Treatment with valbenazine also met secondary endpoints of improvement on clinician assessment of how much patients' illness improved with treatment as well as patient assessment of improvement. The drug also provided improvements in symptoms of chorea as early as week two of treatment, with an upward trend of continued improvement as the trial continued.
Adverse events reported during the trial were reported to be mild to moderate and consistent with the known safety profile for valbenazine. Side effects of valbenazine for Huntington's disease included fatigue, fall, excessive sleepiness and akathisia or restlessness.
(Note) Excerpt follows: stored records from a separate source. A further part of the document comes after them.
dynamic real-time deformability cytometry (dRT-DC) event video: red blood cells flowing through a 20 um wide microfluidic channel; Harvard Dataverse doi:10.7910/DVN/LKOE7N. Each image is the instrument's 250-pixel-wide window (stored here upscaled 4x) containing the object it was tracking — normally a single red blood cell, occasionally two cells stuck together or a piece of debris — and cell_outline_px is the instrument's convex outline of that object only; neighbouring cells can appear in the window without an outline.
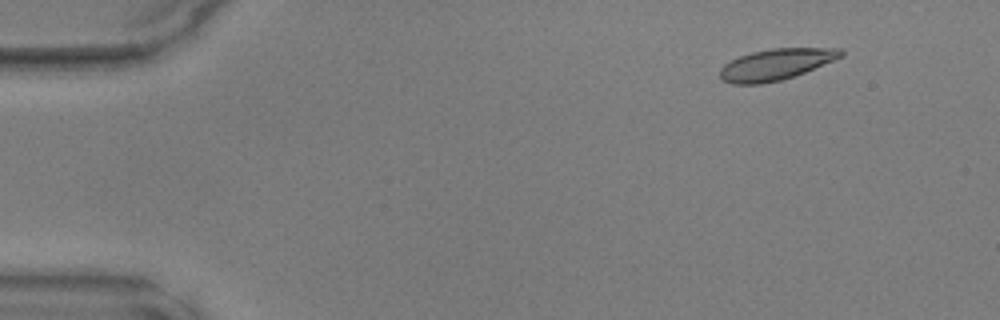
{"species": "common noctule bat (a hibernating species)", "species_latin": "Nyctalus noctula", "temperature_condition": "warm", "stored_images_in_passage": 11, "camera_frame_rate_fps": 3000, "um_per_image_px": 0.085, "animal": {"sex": "male", "body_mass_g": 17.9, "forearm_length_mm": 54.2}, "frame": {"image": 1, "passage_image": 6, "time_ms": 1.667, "image_size_px": [1000, 320], "cell_outline_px": [[844, 56], [804, 72], [780, 80], [760, 84], [732, 84], [720, 80], [720, 68], [724, 64], [740, 56], [752, 52], [772, 48], [840, 48], [844, 52]], "centroid_in_image_um": [65.93, 5.47], "position_along_channel_um": 19.1, "area_um2": 21.85}}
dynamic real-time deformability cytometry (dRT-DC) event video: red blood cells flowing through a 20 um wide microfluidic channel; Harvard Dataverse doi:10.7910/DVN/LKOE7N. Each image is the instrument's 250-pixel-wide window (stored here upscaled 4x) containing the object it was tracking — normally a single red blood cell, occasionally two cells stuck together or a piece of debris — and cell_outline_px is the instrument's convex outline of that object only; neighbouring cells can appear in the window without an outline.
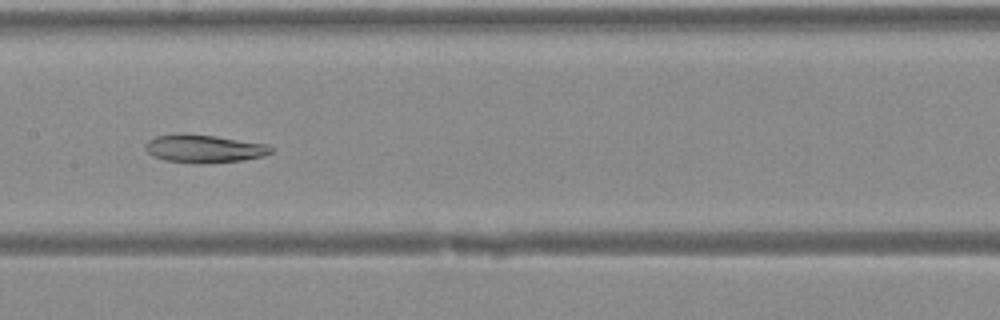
{"species": "Egyptian fruit bat (a non-hibernating species)", "species_latin": "Rousettus aegyptiacus", "temperature_condition": "warm", "stored_images_in_passage": 35, "camera_frame_rate_fps": 3000, "um_per_image_px": 0.085, "animal": {"sex": "female"}, "frame": {"image": 1, "passage_image": 22, "time_ms": 7.0, "image_size_px": [1000, 320], "cell_outline_px": [[272, 152], [264, 156], [240, 160], [200, 164], [196, 164], [164, 160], [152, 156], [144, 148], [144, 144], [148, 140], [156, 136], [176, 132], [184, 132], [216, 136], [268, 144], [272, 148]], "centroid_in_image_um": [17.28, 12.62], "position_along_channel_um": 190.1, "area_um2": 20.92}}
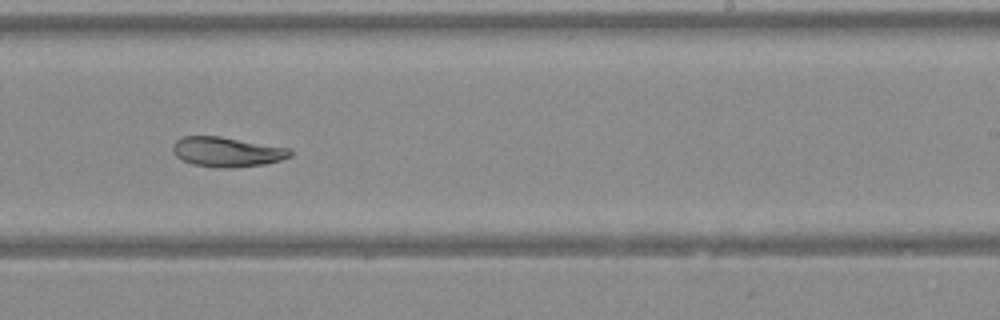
{"frame": {"image": 2, "passage_image": 27, "time_ms": 8.667, "image_size_px": [1000, 320], "cell_outline_px": [[292, 156], [280, 160], [264, 164], [236, 168], [220, 168], [192, 164], [176, 156], [172, 148], [172, 144], [176, 140], [184, 136], [220, 136], [292, 148]], "centroid_in_image_um": [19.32, 12.91], "position_along_channel_um": 269.7, "area_um2": 20.58}}
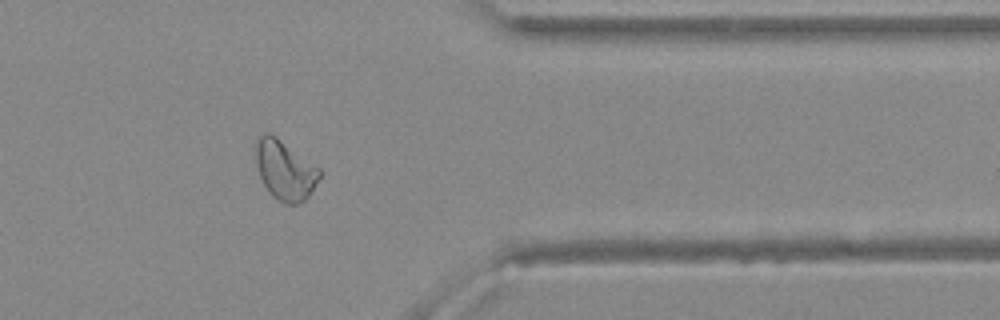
{"frame": {"image": 3, "passage_image": 35, "time_ms": 11.333, "image_size_px": [1000, 320], "cell_outline_px": [[320, 176], [308, 196], [300, 204], [284, 204], [272, 196], [268, 192], [260, 176], [256, 164], [256, 144], [260, 136], [264, 132], [268, 132], [276, 136], [320, 168]], "centroid_in_image_um": [24.21, 14.47], "position_along_channel_um": 387.2, "area_um2": 21.96}}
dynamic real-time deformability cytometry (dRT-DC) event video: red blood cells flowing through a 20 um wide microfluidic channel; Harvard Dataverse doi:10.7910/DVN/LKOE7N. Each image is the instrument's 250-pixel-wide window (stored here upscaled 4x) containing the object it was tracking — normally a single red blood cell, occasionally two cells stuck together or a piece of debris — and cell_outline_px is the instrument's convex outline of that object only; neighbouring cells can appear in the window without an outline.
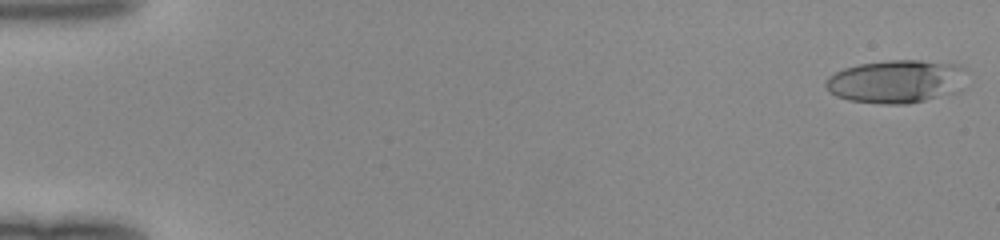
{"species": "human", "species_latin": "Homo sapiens", "temperature_condition": "room temperature", "stored_images_in_passage": 49, "camera_frame_rate_fps": 3000, "um_per_image_px": 0.085, "donor": {"sex": "female"}, "frame": {"image": 1, "passage_image": 1, "time_ms": 0.0, "image_size_px": [1000, 240], "cell_outline_px": [[968, 68], [960, 92], [908, 104], [888, 104], [848, 100], [836, 96], [828, 92], [824, 84], [824, 80], [828, 76], [844, 68], [860, 64], [888, 60], [920, 60], [956, 64]], "centroid_in_image_um": [76.21, 6.92], "position_along_channel_um": 8.8, "area_um2": 35.95}}
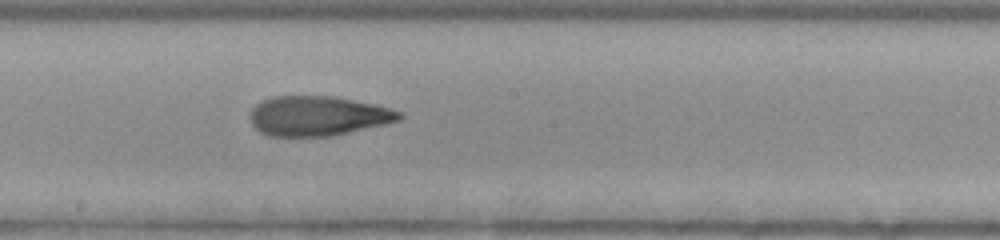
{"frame": {"image": 2, "passage_image": 28, "time_ms": 9.0, "image_size_px": [1000, 240], "cell_outline_px": [[404, 116], [400, 120], [384, 124], [332, 136], [268, 136], [260, 132], [252, 124], [248, 116], [252, 108], [260, 100], [272, 96], [332, 96], [372, 104], [388, 108], [400, 112]], "centroid_in_image_um": [26.95, 9.85], "position_along_channel_um": 221.2, "area_um2": 34.51}}
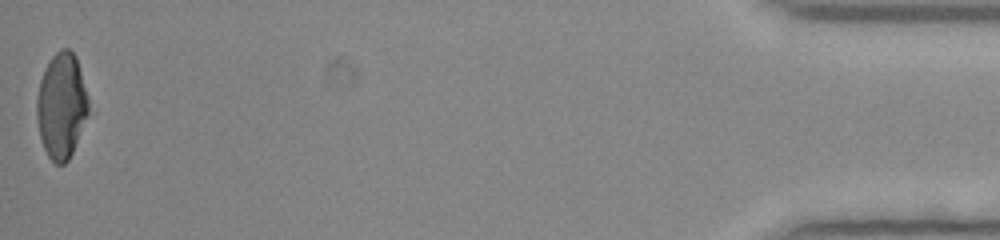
{"frame": {"image": 3, "passage_image": 49, "time_ms": 16.0, "image_size_px": [1000, 240], "cell_outline_px": [[96, 112], [68, 160], [64, 164], [56, 164], [48, 156], [44, 148], [40, 136], [36, 116], [36, 96], [40, 80], [44, 68], [52, 56], [60, 48], [68, 48], [76, 56]], "centroid_in_image_um": [5.34, 9.0], "position_along_channel_um": 429.9, "area_um2": 33.87}}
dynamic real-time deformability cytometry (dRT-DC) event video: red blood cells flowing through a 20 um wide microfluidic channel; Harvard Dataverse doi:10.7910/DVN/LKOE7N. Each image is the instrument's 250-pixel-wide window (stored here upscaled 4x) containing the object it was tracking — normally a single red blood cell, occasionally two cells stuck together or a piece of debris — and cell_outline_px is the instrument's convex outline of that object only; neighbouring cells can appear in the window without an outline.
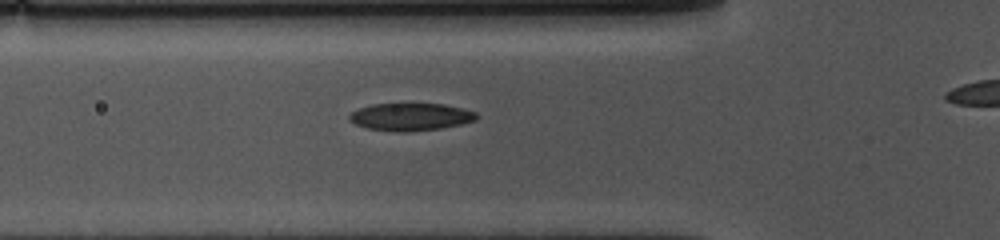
{"species": "common noctule bat (a hibernating species)", "species_latin": "Nyctalus noctula", "temperature_condition": "cold", "stored_images_in_passage": 28, "camera_frame_rate_fps": 3000, "um_per_image_px": 0.085, "animal": {"sex": "female", "body_mass_g": 10.0, "forearm_length_mm": 53.1}, "frame": {"image": 1, "passage_image": 2, "time_ms": 0.333, "image_size_px": [1000, 240], "cell_outline_px": [[480, 116], [476, 120], [460, 124], [440, 128], [408, 132], [400, 132], [368, 128], [356, 124], [348, 120], [348, 116], [352, 112], [360, 108], [372, 104], [444, 104], [464, 108], [476, 112]], "centroid_in_image_um": [34.93, 9.93], "position_along_channel_um": 90.9, "area_um2": 20.35}}
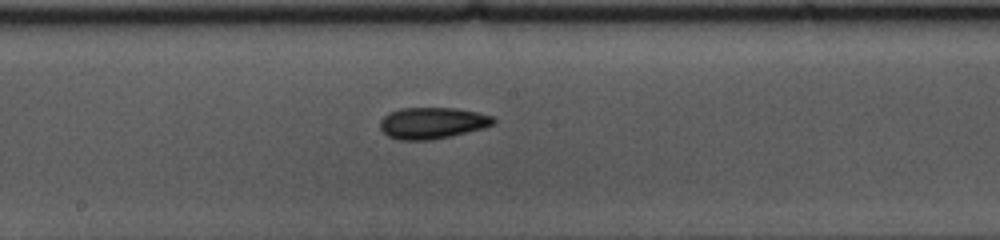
{"frame": {"image": 2, "passage_image": 12, "time_ms": 3.667, "image_size_px": [1000, 240], "cell_outline_px": [[496, 124], [484, 128], [452, 136], [432, 140], [396, 140], [388, 136], [380, 128], [380, 120], [388, 112], [400, 108], [456, 108], [476, 112], [492, 116], [496, 120]], "centroid_in_image_um": [36.74, 10.46], "position_along_channel_um": 211.5, "area_um2": 20.98}}
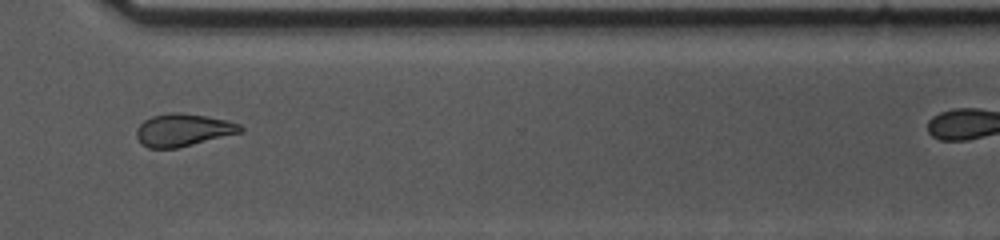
{"frame": {"image": 3, "passage_image": 24, "time_ms": 7.667, "image_size_px": [1000, 240], "cell_outline_px": [[244, 132], [176, 148], [148, 148], [140, 144], [136, 136], [136, 128], [144, 120], [152, 116], [172, 112], [176, 112], [204, 116], [228, 120], [240, 124], [244, 128]], "centroid_in_image_um": [15.56, 11.05], "position_along_channel_um": 355.0, "area_um2": 19.77}}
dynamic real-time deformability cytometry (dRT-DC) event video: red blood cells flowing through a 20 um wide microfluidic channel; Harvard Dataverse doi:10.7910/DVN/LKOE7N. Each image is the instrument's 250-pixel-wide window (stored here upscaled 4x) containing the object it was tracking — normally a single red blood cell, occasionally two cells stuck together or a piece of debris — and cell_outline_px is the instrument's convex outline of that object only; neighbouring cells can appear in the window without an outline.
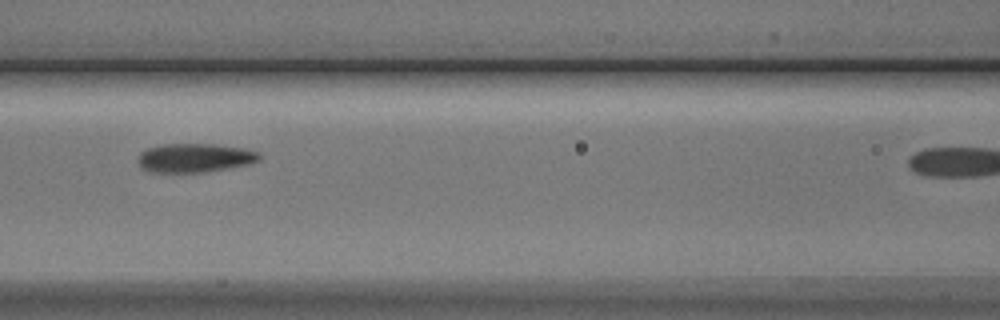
{"species": "Egyptian fruit bat (a non-hibernating species)", "species_latin": "Rousettus aegyptiacus", "temperature_condition": "cold", "stored_images_in_passage": 7, "camera_frame_rate_fps": 3000, "um_per_image_px": 0.085, "animal": {"sex": "male"}, "frame": {"image": 1, "passage_image": 6, "time_ms": 5.667, "image_size_px": [1000, 320], "cell_outline_px": [[260, 160], [248, 164], [228, 168], [204, 172], [152, 172], [140, 168], [140, 152], [148, 148], [160, 144], [212, 144], [244, 148], [260, 152]], "centroid_in_image_um": [16.57, 13.41], "position_along_channel_um": 150.0, "area_um2": 20.35}}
Valbenazine is a drug used to treat tardive dyskinesia, a disorder that affects the nervous system and causes repetitive, involuntary muscle movements in the face, neck, arms and legs. It is a vesicular monoamine transporter 2 (VMAT2) inhibitor that changes the activity of certain neural substances in the brain by depleting neuroactive peptides, such as dopamine, at nerve terminals. Depletion of these substances can help decrease spontaneous motor movements associated with chorea and other degenerative neurological conditions.
"Presentation of these positive data of valbenazine for chorea in Huntington's disease represent a major step forward in our commitment to offering the community a potential new treatment option," said Eiry W. Roberts, M.D., chief medical officer at Neurocrine Biosciences. "We are proud to work with the Huntington Study Group and the Clinical Trials Coordination Center at the University of Rochester on this program. Data from the KINECT-HD and the ongoing KINECT-HD2 study will form the basis of our supplemental new drug application (sNDA) for submission to the U.S. Food and Drug Administration later this year."
KINECT-HD2 is an open-label Phase III study intended to evaluate the long-term safety and tolerability in the treatment of chorea in HD patients. Neurocrine plans to enroll 150 patients in a 112-week study to collect longitudinal data.